(DATASET RECORDS begins)

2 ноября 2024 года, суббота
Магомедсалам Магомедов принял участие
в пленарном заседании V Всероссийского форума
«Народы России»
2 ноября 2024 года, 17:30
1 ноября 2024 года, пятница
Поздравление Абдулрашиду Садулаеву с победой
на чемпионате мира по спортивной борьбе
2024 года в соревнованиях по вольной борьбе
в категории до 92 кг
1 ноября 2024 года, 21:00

(DATASET RECORDS ends)

■ **REQUIRED WORK**: Each line from the one holding "2024 года в соревнованиях по вольной борьбе" to the end of the data above goes into the answer exactly as written, and no other line does.

■ **RESPONSE TO THIS EXERCISE**:
2024 года в соревнованиях по вольной борьбе
в категории до 92 кг
1 ноября 2024 года, 21:00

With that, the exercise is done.